▽
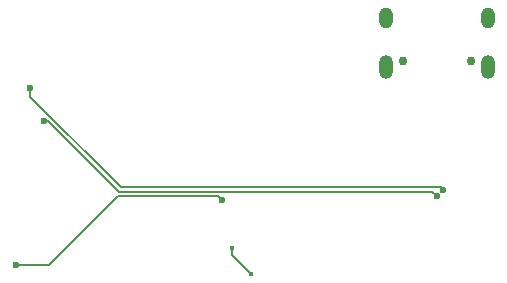
<source format=gbl>
G04 #@! TF.GenerationSoftware,KiCad,Pcbnew,8.0.7-8.0.7-0~ubuntu22.04.1*
G04 #@! TF.CreationDate,2025-01-18T09:20:26+01:00*
G04 #@! TF.ProjectId,esp32_boilerplate,65737033-325f-4626-9f69-6c6572706c61,rev?*
G04 #@! TF.SameCoordinates,Original*
G04 #@! TF.FileFunction,Copper,L2,Bot*
G04 #@! TF.FilePolarity,Positive*
%FSLAX46Y46*%
G04 Gerber Fmt 4.6, Leading zero omitted, Abs format (unit mm)*
G04 Created by KiCad (PCBNEW 8.0.7-8.0.7-0~ubuntu22.04.1) date 2025-01-18 09:20:26*
%MOMM*%
%LPD*%
G01*
G04 APERTURE LIST*
G04 #@! TA.AperFunction,ComponentPad*
%ADD10C,0.750000*%
G04 #@! TD*
G04 #@! TA.AperFunction,ComponentPad*
%ADD11O,1.200000X2.000000*%
G04 #@! TD*
G04 #@! TA.AperFunction,ComponentPad*
%ADD12O,1.200000X1.800000*%
G04 #@! TD*
G04 #@! TA.AperFunction,ViaPad*
%ADD13C,0.450000*%
G04 #@! TD*
G04 #@! TA.AperFunction,ViaPad*
%ADD14C,0.600000*%
G04 #@! TD*
G04 #@! TA.AperFunction,Conductor*
%ADD15C,0.160000*%
G04 #@! TD*
G04 APERTURE END LIST*
D10*
G04 #@! TO.P,USBC1,*
G04 #@! TO.N,*
X43074000Y-5005500D03*
X37274000Y-5005500D03*
D11*
G04 #@! TO.P,USBC1,0,SH*
G04 #@! TO.N,GND*
X44504000Y-5505500D03*
G04 #@! TO.P,USBC1,1*
G04 #@! TO.N,N/C*
X35844000Y-5505500D03*
D12*
G04 #@! TO.P,USBC1,2*
X35844000Y-1325500D03*
G04 #@! TO.P,USBC1,3*
X44504000Y-1325500D03*
G04 #@! TD*
D13*
G04 #@! TO.N,/ESP_LED*
X22856190Y-20856190D03*
X24400000Y-23000000D03*
D14*
G04 #@! TO.N,/ESP_TXD*
X5710000Y-7290000D03*
X40700000Y-15900000D03*
G04 #@! TO.N,/ESP_RXD*
X40134313Y-16465687D03*
X6939878Y-10060122D03*
G04 #@! TO.N,/ESP_EN*
X21950000Y-16750000D03*
X4500000Y-22300000D03*
G04 #@! TD*
D15*
G04 #@! TO.N,/ESP_LED*
X22856190Y-21456190D02*
X24400000Y-23000000D01*
X22856190Y-20856190D02*
X22856190Y-21456190D01*
G04 #@! TO.N,/ESP_TXD*
X5710000Y-7290000D02*
X5710000Y-8010000D01*
X40500000Y-15700000D02*
X40700000Y-15900000D01*
X13400000Y-15700000D02*
X40500000Y-15700000D01*
X5710000Y-8010000D02*
X13400000Y-15700000D01*
G04 #@! TO.N,/ESP_RXD*
X40134313Y-16465687D02*
X39728626Y-16060000D01*
X13250884Y-16060000D02*
X7251006Y-10060122D01*
X39728626Y-16060000D02*
X13250884Y-16060000D01*
X7251006Y-10060122D02*
X6939878Y-10060122D01*
G04 #@! TO.N,/ESP_EN*
X13180000Y-16420000D02*
X7300000Y-22300000D01*
X21950000Y-16750000D02*
X21620000Y-16420000D01*
X21620000Y-16420000D02*
X13180000Y-16420000D01*
X7300000Y-22300000D02*
X4500000Y-22300000D01*
G04 #@! TD*
M02*

</source>
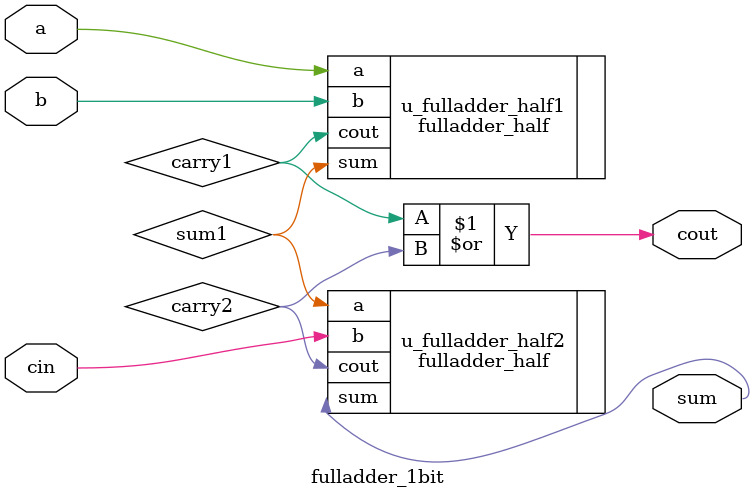
<source format=v>
module fulladder_1bit(
    a,
    b,
    cin,
    sum,
    cout
);

input a, b, cin;

output cout, sum;

wire sum1, carry1, carry2;

fulladder_half u_fulladder_half1(
    .a(a),
    .b(b),
    .sum(sum1),
    .cout(carry1)
);
fulladder_half u_fulladder_half2(
    .a(sum1),
    .b(cin),
    .sum(sum),
    .cout(carry2)
);

assign cout = carry1 | carry2;

endmodule
</source>
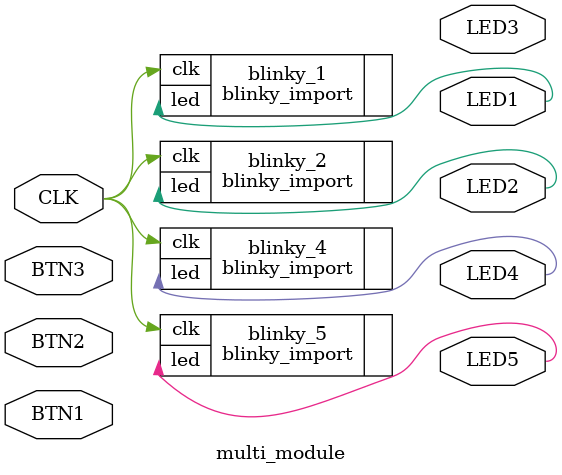
<source format=v>
`include "blinky_import.v"

module multi_module (
	input CLK,
	input  BTN1, BTN2, BTN3,
	output LED1, LED2, LED3, LED4, LED5
);


// showing how to import multiple modules
// feel free to comment out any of the following for verification of patterns
blinky_import blinky_1 (.clk(CLK),.led(LED1));
blinky_import blinky_2 (.clk(CLK),.led(LED2));
//blinky_import blinky_3 (.clk(CLK),.led(LED3));
blinky_import blinky_4 (.clk(CLK),.led(LED4));
blinky_import blinky_5 (.clk(CLK),.led(LED5));

endmodule


</source>
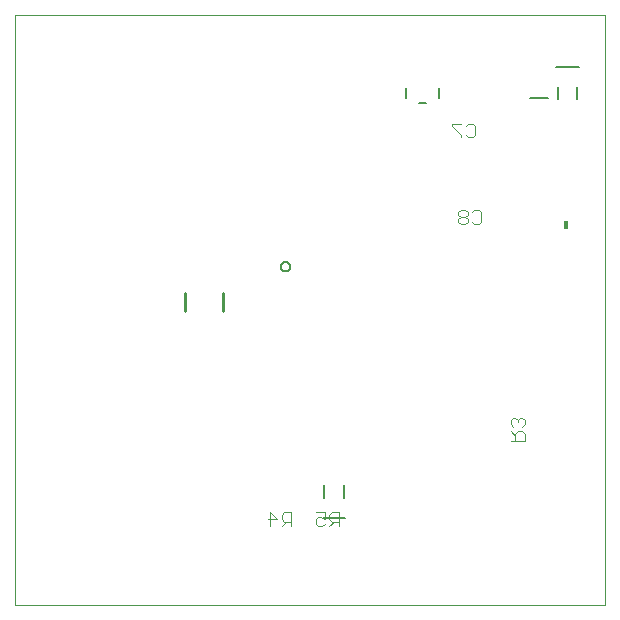
<source format=gbo>
G75*
G70*
%OFA0B0*%
%FSLAX24Y24*%
%IPPOS*%
%LPD*%
%AMOC8*
5,1,8,0,0,1.08239X$1,22.5*
%
%ADD10C,0.0000*%
%ADD11C,0.0050*%
%ADD12C,0.0080*%
%ADD13C,0.0087*%
%ADD14C,0.0040*%
%ADD15R,0.0180X0.0300*%
D10*
X000353Y000635D02*
X000353Y020320D01*
X020038Y020320D01*
X020038Y000635D01*
X000353Y000635D01*
D11*
X010614Y003547D02*
X011374Y003547D01*
X011314Y004207D02*
X011314Y004627D01*
X010674Y004627D02*
X010674Y004207D01*
X018458Y017493D02*
X018458Y017913D01*
X019098Y017913D02*
X019098Y017493D01*
X019158Y018573D02*
X018398Y018573D01*
D12*
X018129Y017535D02*
X017529Y017535D01*
X014507Y017533D02*
X014507Y017871D01*
X014053Y017383D02*
X013842Y017383D01*
X013387Y017533D02*
X013387Y017871D01*
X009222Y011920D02*
X009224Y011945D01*
X009230Y011969D01*
X009239Y011992D01*
X009252Y012013D01*
X009268Y012032D01*
X009287Y012048D01*
X009308Y012061D01*
X009331Y012070D01*
X009355Y012076D01*
X009380Y012078D01*
X009405Y012076D01*
X009429Y012070D01*
X009452Y012061D01*
X009473Y012048D01*
X009492Y012032D01*
X009508Y012013D01*
X009521Y011992D01*
X009530Y011969D01*
X009536Y011945D01*
X009538Y011920D01*
X009536Y011895D01*
X009530Y011871D01*
X009521Y011848D01*
X009508Y011827D01*
X009492Y011808D01*
X009473Y011792D01*
X009452Y011779D01*
X009429Y011770D01*
X009405Y011764D01*
X009380Y011762D01*
X009355Y011764D01*
X009331Y011770D01*
X009308Y011779D01*
X009287Y011792D01*
X009268Y011808D01*
X009252Y011827D01*
X009239Y011848D01*
X009230Y011871D01*
X009224Y011895D01*
X009222Y011920D01*
D13*
X007286Y011056D02*
X007286Y010426D01*
X006026Y010426D02*
X006026Y011056D01*
D14*
X008873Y003728D02*
X009103Y003498D01*
X008796Y003498D01*
X008873Y003268D02*
X008873Y003728D01*
X009257Y003651D02*
X009257Y003498D01*
X009333Y003421D01*
X009563Y003421D01*
X009410Y003421D02*
X009257Y003268D01*
X009563Y003268D02*
X009563Y003728D01*
X009333Y003728D01*
X009257Y003651D01*
X010379Y003728D02*
X010686Y003728D01*
X010686Y003498D01*
X010532Y003574D01*
X010456Y003574D01*
X010379Y003498D01*
X010379Y003344D01*
X010456Y003268D01*
X010609Y003268D01*
X010686Y003344D01*
X010839Y003268D02*
X010993Y003421D01*
X010916Y003421D02*
X010839Y003498D01*
X010839Y003651D01*
X010916Y003728D01*
X011146Y003728D01*
X011146Y003268D01*
X011146Y003421D02*
X010916Y003421D01*
X016887Y006125D02*
X017347Y006125D01*
X017347Y006355D01*
X017271Y006432D01*
X017117Y006432D01*
X017040Y006355D01*
X017040Y006125D01*
X017040Y006278D02*
X016887Y006432D01*
X016964Y006585D02*
X016887Y006662D01*
X016887Y006816D01*
X016964Y006892D01*
X017040Y006892D01*
X017117Y006816D01*
X017117Y006739D01*
X017117Y006816D02*
X017194Y006892D01*
X017271Y006892D01*
X017347Y006816D01*
X017347Y006662D01*
X017271Y006585D01*
X015830Y013344D02*
X015677Y013344D01*
X015600Y013421D01*
X015447Y013421D02*
X015370Y013344D01*
X015217Y013344D01*
X015140Y013421D01*
X015140Y013497D01*
X015217Y013574D01*
X015370Y013574D01*
X015447Y013651D01*
X015447Y013728D01*
X015370Y013804D01*
X015217Y013804D01*
X015140Y013728D01*
X015140Y013651D01*
X015217Y013574D01*
X015370Y013574D02*
X015447Y013497D01*
X015447Y013421D01*
X015600Y013728D02*
X015677Y013804D01*
X015830Y013804D01*
X015907Y013728D01*
X015907Y013421D01*
X015830Y013344D01*
X015622Y016226D02*
X015469Y016226D01*
X015392Y016303D01*
X015239Y016303D02*
X015239Y016226D01*
X015239Y016303D02*
X014932Y016609D01*
X014932Y016686D01*
X015239Y016686D01*
X015392Y016609D02*
X015469Y016686D01*
X015622Y016686D01*
X015699Y016609D01*
X015699Y016303D01*
X015622Y016226D01*
D15*
X018743Y013320D03*
M02*

</source>
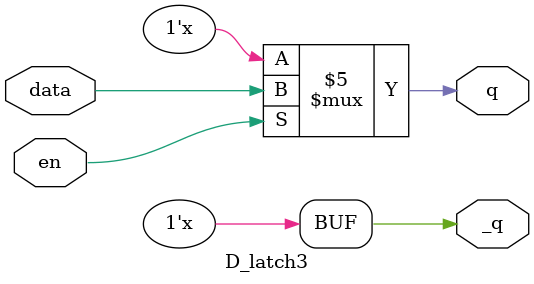
<source format=v>
module D_latch3 (
output q, _q,
input data,en // LatchInput// Data Input 
//reset  , // Reset input
);

//------------Internal Variables--------
reg q;
reg _q;

//-------------Code Starts Here---------
always @ ( en or data)
if (en) begin
  q <= data;
  _q <= !q;
end

endmodule //End Of Module dlatch_reset

</source>
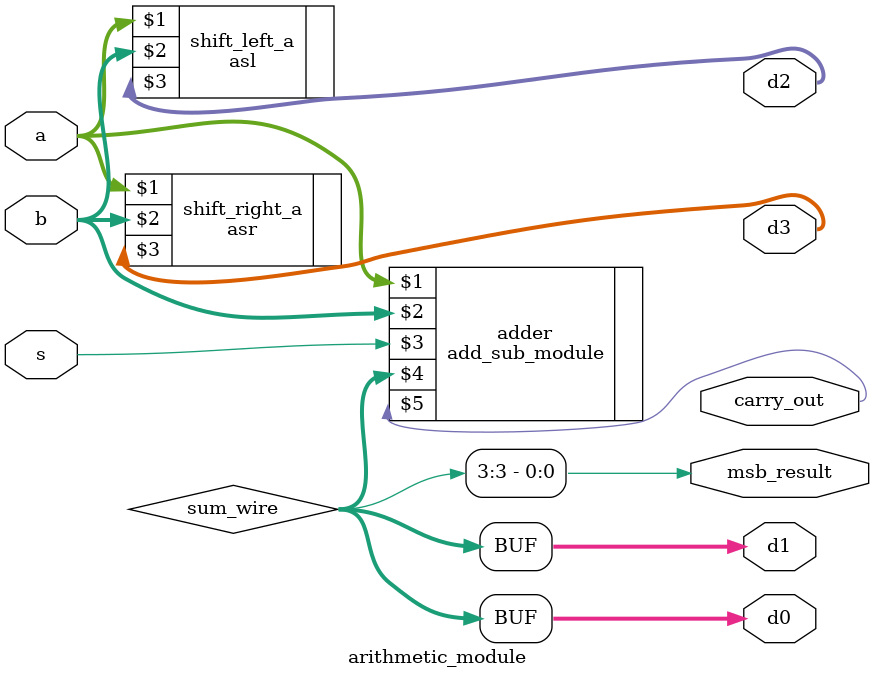
<source format=sv>
module arithmetic_module
	#(parameter N = 4)
	(input logic [N - 1 : 0] a, b, input s, output logic [N - 1 : 0] d0, d1, d2, d3, output carry_out, msb_result);
	
	logic [N - 1 : 0] sum_wire;
		
	add_sub_module #(N) adder(a, b, s, sum_wire, carry_out);		
	
	assign msb_result = sum_wire[N - 1];	
	assign d0 = sum_wire;
	assign d1 = sum_wire;
		
	asl #(N) shift_left_a (a, b, d2);
	asr #(N) shift_right_a (a, b, d3);
	
	
endmodule 
</source>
△
*Your goal*.
Take the stretch of lines above from the one containing "X009563Y003421D01*" through the one containing "X017117Y006816D01*" and repeat it exactly, adding no other line.

*Expected answer*.
X009563Y003421D01*
X009410Y003421D02*
X009257Y003268D01*
X009563Y003268D02*
X009563Y003728D01*
X009333Y003728D01*
X009257Y003651D01*
X010379Y003728D02*
X010686Y003728D01*
X010686Y003498D01*
X010532Y003574D01*
X010456Y003574D01*
X010379Y003498D01*
X010379Y003344D01*
X010456Y003268D01*
X010609Y003268D01*
X010686Y003344D01*
X010839Y003268D02*
X010993Y003421D01*
X010916Y003421D02*
X010839Y003498D01*
X010839Y003651D01*
X010916Y003728D01*
X011146Y003728D01*
X011146Y003268D01*
X011146Y003421D02*
X010916Y003421D01*
X016887Y006125D02*
X017347Y006125D01*
X017347Y006355D01*
X017271Y006432D01*
X017117Y006432D01*
X017040Y006355D01*
X017040Y006125D01*
X017040Y006278D02*
X016887Y006432D01*
X016964Y006585D02*
X016887Y006662D01*
X016887Y006816D01*
X016964Y006892D01*
X017040Y006892D01*
X017117Y006816D01*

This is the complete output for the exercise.